Finkbohner’s client said “yes,” and she was able to close the two-bedroom, two-bath off-market transaction for the highest price per square foot in the neighborhood. But before the buyers could move in, Finkbohner had to find a new home for the current owners. “It took about a month and a half to find their new home,” she says. “In the meantime, the sellers paid several weeks of rent to the buyers, so the timing would work out for everyone.”

An inventory shortage

Nationwide, active listings fell to 491,000 in April before rebounding slightly to 606,000 in July, according to statistics by the Federal Reserve Bank of St. Louis. For comparison, there were 910,000 listings in July 2020 and 1.36 million active listings in September 2019, prior to the COVID-19  pandemic.

That July report from the Fed also noted that homes sold more quickly, with 38 median days on market, compared with 59.5 in July 2020, even though the median listing price rose from $349,000 to $385,000 in the same period.

While a balanced housing market typically has a six-month supply of inventory, in many U.S. markets the supply is down to just one or two months, leading to bidding wars as buyers compete for the few available properties. There are signs that trend is changes as the pace of activity slackens after the peak summer moving season.  

However, the inventory shortage isn’t going to disappear anytime soon, based on long-term supply and demand trends. On the demand side, older Millennials are playing a fast-growing role in many U.S. markets, seeking single-family homes with space for a family and a home office. Other first-time buyers are taking advantage of historically low interest rates to purchase condominiums, townhomes or starter homes that get them out of a rental apartment.

On the other hand, many Gen X and Boomer owners are staying put. The average length of stay of a homeowner was about 10 years, according to a 2020 survey by the National Association of Realtors. That translates into fewer homes being put on the market each year.

Meanwhile, the pace of new residential construction has lagged well below demand since the 2008-09 recession.  A report from the National Association of Realtors found that U.S. builders would need to construct 2.1 million homes each year for a decade in order to catch up. That is far more than the number of homes built during the boom years of the mid 2000s.

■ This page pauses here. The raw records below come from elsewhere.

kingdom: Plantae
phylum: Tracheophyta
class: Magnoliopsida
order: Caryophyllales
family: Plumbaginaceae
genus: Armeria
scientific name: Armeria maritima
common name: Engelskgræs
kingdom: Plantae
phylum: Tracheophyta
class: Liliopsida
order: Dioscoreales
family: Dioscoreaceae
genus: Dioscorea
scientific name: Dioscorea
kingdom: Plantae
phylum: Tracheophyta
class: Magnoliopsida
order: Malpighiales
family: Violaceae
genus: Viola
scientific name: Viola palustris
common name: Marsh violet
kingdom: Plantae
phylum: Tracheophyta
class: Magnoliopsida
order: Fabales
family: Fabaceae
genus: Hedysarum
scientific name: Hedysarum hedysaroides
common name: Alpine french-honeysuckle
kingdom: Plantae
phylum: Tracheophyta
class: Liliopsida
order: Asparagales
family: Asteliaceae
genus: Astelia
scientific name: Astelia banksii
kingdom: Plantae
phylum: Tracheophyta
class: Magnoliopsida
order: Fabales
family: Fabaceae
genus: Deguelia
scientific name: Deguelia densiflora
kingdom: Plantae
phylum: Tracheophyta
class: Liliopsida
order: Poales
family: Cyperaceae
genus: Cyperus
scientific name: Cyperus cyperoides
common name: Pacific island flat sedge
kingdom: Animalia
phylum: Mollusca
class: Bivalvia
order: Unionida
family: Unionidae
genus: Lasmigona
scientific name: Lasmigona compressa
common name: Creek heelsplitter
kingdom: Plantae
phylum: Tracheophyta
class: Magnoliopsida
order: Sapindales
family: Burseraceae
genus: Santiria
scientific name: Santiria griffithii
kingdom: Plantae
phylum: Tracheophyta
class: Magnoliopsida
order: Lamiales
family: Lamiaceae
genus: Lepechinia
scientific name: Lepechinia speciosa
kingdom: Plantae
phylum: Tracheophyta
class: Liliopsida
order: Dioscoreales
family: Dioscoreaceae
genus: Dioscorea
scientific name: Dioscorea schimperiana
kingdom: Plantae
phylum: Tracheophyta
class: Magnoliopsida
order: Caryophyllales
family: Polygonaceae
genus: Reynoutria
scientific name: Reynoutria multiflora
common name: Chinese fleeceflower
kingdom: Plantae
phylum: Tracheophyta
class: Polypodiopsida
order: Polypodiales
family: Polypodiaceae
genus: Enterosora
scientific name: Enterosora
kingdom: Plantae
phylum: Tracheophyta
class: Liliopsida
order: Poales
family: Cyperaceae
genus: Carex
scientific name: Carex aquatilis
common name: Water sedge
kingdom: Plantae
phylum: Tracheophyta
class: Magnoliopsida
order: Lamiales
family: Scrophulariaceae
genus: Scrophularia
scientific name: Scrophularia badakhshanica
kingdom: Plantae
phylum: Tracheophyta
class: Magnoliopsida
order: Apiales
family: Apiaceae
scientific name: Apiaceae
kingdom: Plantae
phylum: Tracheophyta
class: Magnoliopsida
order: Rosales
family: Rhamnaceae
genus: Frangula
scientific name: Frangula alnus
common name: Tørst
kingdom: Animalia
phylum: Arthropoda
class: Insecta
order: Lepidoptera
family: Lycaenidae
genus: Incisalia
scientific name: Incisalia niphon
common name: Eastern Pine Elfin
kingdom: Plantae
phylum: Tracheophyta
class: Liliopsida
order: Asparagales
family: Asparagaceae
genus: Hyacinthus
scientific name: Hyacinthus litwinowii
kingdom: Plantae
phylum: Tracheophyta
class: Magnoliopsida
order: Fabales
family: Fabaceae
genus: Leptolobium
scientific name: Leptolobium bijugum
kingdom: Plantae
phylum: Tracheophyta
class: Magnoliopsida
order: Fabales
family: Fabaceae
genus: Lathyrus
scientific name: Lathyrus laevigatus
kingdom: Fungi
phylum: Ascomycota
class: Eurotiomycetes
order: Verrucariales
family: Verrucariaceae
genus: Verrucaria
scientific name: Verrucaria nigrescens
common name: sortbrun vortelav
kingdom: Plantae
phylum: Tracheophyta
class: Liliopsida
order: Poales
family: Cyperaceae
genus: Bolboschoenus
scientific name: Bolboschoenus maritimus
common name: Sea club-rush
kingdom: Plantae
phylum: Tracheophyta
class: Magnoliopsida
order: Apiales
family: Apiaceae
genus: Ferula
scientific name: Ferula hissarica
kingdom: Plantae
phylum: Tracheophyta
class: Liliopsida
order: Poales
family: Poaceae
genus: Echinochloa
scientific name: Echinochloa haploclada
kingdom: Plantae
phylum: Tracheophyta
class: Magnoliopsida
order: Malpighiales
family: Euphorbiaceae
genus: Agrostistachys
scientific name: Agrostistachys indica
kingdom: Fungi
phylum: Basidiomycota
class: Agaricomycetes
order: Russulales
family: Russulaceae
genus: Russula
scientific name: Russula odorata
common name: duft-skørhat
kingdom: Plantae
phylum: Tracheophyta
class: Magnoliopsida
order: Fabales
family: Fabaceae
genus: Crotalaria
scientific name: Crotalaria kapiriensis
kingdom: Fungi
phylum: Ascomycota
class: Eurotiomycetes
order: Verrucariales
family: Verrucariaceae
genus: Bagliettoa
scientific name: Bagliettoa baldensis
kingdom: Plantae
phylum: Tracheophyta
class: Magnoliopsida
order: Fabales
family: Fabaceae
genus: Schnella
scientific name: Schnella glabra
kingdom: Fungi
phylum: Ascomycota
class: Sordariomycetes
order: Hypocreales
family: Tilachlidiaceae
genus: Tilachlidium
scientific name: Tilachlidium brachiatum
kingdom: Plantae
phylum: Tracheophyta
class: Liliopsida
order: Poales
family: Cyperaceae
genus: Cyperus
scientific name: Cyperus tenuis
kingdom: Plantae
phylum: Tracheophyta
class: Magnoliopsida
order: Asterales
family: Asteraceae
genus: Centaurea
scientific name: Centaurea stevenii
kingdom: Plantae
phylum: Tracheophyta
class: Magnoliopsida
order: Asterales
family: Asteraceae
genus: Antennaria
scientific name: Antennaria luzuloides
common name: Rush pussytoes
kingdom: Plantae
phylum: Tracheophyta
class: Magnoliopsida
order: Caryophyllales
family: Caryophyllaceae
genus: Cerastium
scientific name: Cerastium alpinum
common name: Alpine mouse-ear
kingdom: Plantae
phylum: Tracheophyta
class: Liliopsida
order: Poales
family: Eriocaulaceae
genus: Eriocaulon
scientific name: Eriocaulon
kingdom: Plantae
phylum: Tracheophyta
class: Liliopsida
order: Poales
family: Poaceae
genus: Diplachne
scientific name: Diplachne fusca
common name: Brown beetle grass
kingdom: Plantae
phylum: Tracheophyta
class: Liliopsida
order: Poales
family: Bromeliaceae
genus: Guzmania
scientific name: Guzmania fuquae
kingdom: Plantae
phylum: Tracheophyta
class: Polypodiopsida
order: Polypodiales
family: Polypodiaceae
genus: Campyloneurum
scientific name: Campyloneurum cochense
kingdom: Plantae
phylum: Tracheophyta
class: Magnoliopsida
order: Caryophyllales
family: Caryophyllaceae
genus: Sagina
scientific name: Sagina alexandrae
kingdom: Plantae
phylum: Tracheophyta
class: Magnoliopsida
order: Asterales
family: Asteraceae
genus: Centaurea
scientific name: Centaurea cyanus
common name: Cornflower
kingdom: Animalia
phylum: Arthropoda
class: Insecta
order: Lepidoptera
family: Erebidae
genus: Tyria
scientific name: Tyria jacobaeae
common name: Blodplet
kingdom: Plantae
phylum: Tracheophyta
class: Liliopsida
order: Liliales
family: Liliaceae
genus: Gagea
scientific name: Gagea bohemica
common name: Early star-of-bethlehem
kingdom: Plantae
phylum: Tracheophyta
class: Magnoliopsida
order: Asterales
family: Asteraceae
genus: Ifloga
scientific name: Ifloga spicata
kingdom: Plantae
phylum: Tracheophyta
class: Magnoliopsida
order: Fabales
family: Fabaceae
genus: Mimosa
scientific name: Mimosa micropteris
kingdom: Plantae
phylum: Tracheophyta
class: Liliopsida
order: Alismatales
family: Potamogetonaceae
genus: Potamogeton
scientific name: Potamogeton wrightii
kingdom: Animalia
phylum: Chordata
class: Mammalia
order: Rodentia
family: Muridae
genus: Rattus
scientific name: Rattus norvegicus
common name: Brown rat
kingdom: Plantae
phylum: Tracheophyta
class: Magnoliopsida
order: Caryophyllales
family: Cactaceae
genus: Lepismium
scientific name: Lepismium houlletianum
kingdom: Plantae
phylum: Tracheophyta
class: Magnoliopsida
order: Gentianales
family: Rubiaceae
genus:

An August 18 report from the U.S. Census Bureau noted that the pace of new home starts was well below the NAR target figure.  Total housing starts in July reflected a seasonally adjusted annual rate of 1.534 million residences, down from the June estimate of 1.65 million.   As for single-family homes, the annualized rate was 1.11 million, down 4.5 percent from the June figure.

Advice for agents

With inventories tight throughout the nation, creative listing strategies are more important than ever.  Finkbohner suggests two effective strategies for agents. First, reach out to past clients and other contacts. “I send out a lot of letters to my sphere of influence,” she says. “In the last round, I got two positive responses for 100 letters.”

She also advises networking with other agents in the market to see if they have a past client willing to sell. “I look back at my records and call agents I’ve worked with in the past,” she says. “I might remind them of a deal we did several years ago and ask if that client would be willing to sell now.”

There are other ways to stay in touch with clients and referral sources, including personal notes, phone calls, social media posts and email market updates. For instance, Finkbohner used an Instagram post about her off-market transaction to let buyers know she was willing to go beyond the MLS when searching for a prospective home.

But the key to generating new listings is constantly being on the lookout for potential sellers, according to Finkbohner. “Today, everything is for sale, provided you can get the right price for the owners.”